Danielsen MB, Worthington E, Karmisholt JS, Møller JM, Jørgensen MG, Andersen S. Adverse effects of subcutaneous vs intravenous hydration in older adults: An assessor-blinded randomised controlled trial (RCT). Age Ageing. 2021 Oct 13:afab193. doi: 10.1093/ageing/afab193. Epub ahead of print. PMID: 34651171.

pubmed.ncbi.nlm.nih.gov

背景

 水分補給療法は、高齢患者のケアにおいて不可欠である。皮下(SC)水分補給は非経口的水分補給に関連する方法であるが,このテーマに関する臨床試験は,更新された基準に比べて方法論的に不足している。

デザイン

 評価者盲検の非劣性RCTで、SCが静脈内(IV)に代わる安全な水分補給法であるかどうかを検討する。

参加者

 対象となる患者は以下の通り。非経口的な水分補給を必要とする65歳以上の入院患者。目標サンプル数は、各群67名。

介入

 患者は、24時間の観察期間中に、IVまたはSCカテーテルによる非経口的水分補給に無作為に割り付けられました。無作為化されていないカテーテル(不活性)は偽装として患者に留置され、それにより介護者と結果評価者の目が見えなくなった。

測定

 主要評価項目は、少なくとも1つの副作用を報告した患者の割合で、20%のマージンを用いて非劣性を計算した。

結果

 対象となった患者は51名で、24名がSC、27名がIVに割り付けられた。募集、時間的制限、COVID-19などの課題により、目標としたサンプルサイズに到達できなかった。
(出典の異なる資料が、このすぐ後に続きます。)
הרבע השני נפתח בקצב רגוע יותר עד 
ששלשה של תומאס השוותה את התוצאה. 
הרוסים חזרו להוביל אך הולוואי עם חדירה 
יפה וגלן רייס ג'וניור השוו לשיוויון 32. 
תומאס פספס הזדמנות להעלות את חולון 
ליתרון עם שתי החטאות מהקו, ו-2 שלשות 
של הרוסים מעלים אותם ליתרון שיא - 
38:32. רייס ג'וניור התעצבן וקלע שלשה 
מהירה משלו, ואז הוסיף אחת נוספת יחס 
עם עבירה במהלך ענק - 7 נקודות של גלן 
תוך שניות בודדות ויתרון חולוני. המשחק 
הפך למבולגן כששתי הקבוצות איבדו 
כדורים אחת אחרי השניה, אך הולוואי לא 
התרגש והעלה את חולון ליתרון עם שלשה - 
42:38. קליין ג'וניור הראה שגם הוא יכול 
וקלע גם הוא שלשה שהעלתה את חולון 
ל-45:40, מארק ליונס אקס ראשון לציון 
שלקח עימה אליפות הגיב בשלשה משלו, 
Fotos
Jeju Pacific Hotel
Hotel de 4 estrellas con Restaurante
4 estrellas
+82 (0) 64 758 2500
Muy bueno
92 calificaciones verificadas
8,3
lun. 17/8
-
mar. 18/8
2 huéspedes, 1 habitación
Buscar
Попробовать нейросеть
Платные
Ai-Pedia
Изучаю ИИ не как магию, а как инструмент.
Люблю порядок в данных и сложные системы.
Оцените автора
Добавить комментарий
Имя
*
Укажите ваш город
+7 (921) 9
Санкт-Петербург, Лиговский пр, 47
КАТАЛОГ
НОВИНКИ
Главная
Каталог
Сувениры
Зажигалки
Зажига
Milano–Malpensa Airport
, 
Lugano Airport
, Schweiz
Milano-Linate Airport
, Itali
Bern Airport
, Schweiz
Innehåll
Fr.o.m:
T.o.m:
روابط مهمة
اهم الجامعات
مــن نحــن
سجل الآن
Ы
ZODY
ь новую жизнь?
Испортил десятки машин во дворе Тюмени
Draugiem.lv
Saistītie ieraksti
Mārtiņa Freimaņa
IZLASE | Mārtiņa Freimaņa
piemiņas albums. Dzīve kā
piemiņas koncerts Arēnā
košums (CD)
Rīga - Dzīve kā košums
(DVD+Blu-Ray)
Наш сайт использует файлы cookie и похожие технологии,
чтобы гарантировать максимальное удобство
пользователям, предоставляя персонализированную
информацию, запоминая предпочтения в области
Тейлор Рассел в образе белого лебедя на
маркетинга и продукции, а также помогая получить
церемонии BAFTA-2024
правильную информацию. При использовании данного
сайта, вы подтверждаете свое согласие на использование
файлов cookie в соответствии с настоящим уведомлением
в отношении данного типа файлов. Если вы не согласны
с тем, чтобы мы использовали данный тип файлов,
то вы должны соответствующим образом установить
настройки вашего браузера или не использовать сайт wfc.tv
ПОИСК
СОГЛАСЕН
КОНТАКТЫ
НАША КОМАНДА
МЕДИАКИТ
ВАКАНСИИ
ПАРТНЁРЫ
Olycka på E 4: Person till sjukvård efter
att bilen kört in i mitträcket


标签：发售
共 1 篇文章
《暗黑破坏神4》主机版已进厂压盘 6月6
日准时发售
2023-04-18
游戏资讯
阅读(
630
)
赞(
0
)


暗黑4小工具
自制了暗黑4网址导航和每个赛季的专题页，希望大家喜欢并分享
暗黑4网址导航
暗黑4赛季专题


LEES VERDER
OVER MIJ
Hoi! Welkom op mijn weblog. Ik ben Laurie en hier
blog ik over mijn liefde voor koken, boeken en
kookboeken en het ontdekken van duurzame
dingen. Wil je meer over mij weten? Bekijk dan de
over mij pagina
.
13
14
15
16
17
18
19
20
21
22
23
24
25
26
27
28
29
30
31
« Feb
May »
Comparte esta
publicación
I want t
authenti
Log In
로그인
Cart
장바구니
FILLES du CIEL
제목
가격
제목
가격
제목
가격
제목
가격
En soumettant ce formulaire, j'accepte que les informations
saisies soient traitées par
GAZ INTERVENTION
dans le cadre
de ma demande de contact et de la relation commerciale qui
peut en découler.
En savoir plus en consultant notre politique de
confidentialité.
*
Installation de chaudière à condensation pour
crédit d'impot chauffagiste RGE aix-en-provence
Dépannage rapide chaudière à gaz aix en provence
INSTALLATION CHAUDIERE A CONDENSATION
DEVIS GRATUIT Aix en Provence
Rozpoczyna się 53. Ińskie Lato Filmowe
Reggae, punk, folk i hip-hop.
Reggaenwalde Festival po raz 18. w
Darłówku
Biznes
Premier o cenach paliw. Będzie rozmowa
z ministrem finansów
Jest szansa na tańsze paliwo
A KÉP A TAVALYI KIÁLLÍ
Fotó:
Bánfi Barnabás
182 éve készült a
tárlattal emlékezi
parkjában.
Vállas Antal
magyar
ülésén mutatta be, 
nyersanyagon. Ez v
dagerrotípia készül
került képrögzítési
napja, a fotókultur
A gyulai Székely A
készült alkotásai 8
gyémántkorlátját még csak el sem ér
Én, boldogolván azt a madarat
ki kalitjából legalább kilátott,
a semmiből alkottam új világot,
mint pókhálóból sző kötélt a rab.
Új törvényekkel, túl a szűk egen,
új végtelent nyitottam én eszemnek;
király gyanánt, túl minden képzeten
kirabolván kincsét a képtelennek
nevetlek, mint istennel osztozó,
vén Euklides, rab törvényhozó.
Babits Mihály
 副作用の結果については、SCはIVに比べて非劣性であった(p = 0.012)。カテーテルの挿入にかかる時間はSCの方が短かった(p=0.001)。挿入時の痛み、注入時の不快感、せん妄発生のリスクでは両群に差はなかった。

結論

 SCは静脈注射による水分補給に代わる安全な方法であり、より短時間で留置できるため、高齢者が介護される場所では非経口的な水分補給のために利用できる方法であるべきである。

試験の登録

 臨床試験登録:ClinicalTrials.gov Identifier: NCT03710408。

キーワード

 評価者の盲検化、水分補給治療、皮下注射、非劣性、高齢者、無作為化比較試験。

 

所感

 皮下注射による水分補給は安全な方法であり、静脈注射と比較し短時間でおこなうことができます。